Fue ese día cuando la vida desatenta abrió una ventana y supe que entraría el viento traicionero que se lo llevaría todo, como en el verso de León Felipe: se llevaría las paredes, se llevaría las palabras escritas… y se lo llevaría a él. Sin cumplir los 53 años, sin leer el primer reportaje de su hijo Santi, sin presumir todo lo que le hubiera gustado de los éxitos deportivos de su niña, Marta, ambos sus dos grandes triunfos en la vida, sus crónicas más queridas, que completan la madre de sus hijos, May, y sus tres hermanos, Juan Mari, Santiago y Luis.

No sé si seré capaz de escribir una necrológica, me reproché. Tendría que recuperar sus fanfarronadas por los éxitos del Osasuna; sus pláticas en las tertulias televisivas en defensa de sus dos pasiones, España y ABC; nuestra “riña” cuando los últimos caucus americanos, que le devolvieron a la adolescencia del periodismo, le hurtaron los sanfermines. “No tengo solución porque ¿hay algo más productivo que tomar un tinto navarro en el centro de Pamplona un 6 de julio? Solo una cosa: tomarlo el 7 de julio”, me escribió socarrón en el whatsapp, poco antes de que nuestras conversaciones se tiñeran de batas blancas. Ya ves, querido Manolo, que a lo más que he llegado con estas letras desesperadas es a desempolvar el recuerdo de mi más leal compañero, la huella imborrable de un hermano.
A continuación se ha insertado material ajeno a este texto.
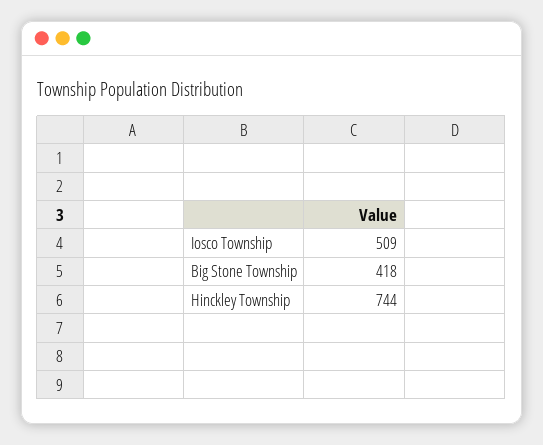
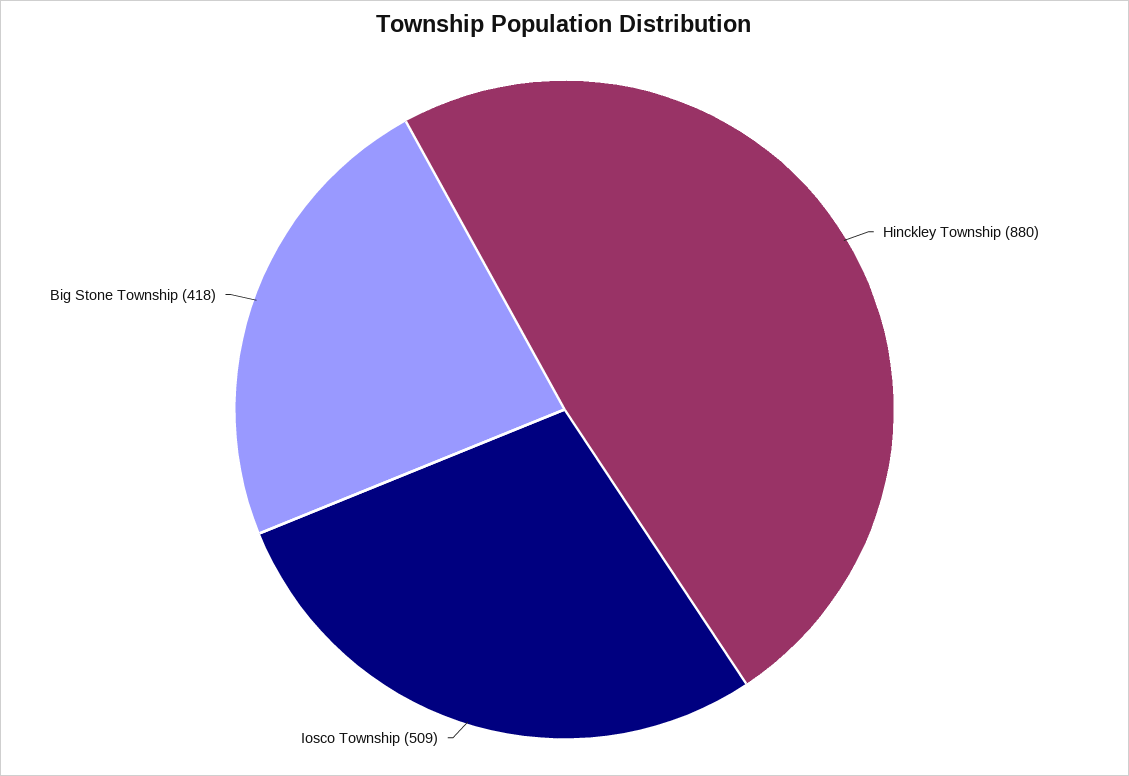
  {
    "Iosco Township": 509,
    "Big Stone Township": 418,
-   "Hinckley Township": 744
+   "Hinckley Township": 880
  }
A abrir una cajita, ya sellada y guardada para siempre donde nunca habitará el olvido, rebosante de historias menudas de una buena persona y de un periodista humilde y generoso.

Recuerdo la pasada Navidad, cuando tu corazón latía aun con fuerza y futuro porque habían ido a verte tus hermanos y tus hijos a Washington, que me preguntaste –no sé por qué, o quizá sí- si era feliz. “Lo soy”, te dije, a sabiendas de que en parte te mentía. Mi felicidad no podía ser completa porque tus horas empezaban a ser minutos. Hasta que los minutos, que aprovechaste para volar ya muy enfermo a la Pamplona de la paz de tus padres y de tu infancia, se volvieron segundos. Me dejaste escrito que yo era tu compañera de batalla y el hombro en el que apoyarte. Aquí seguirá ese hombro desvalido, querido Manolo, hasta que la artrosis de la vida lo inmovilice. Pero en una cosa no debí creerte. Al final, los malos eran pocos, sí, pero implacables. En realidad solo era una: la parca. Eso sí, muy cobarde. En eso acertaste, mi querido y añorado Manolo, con quien tanto he querido. In memoriam.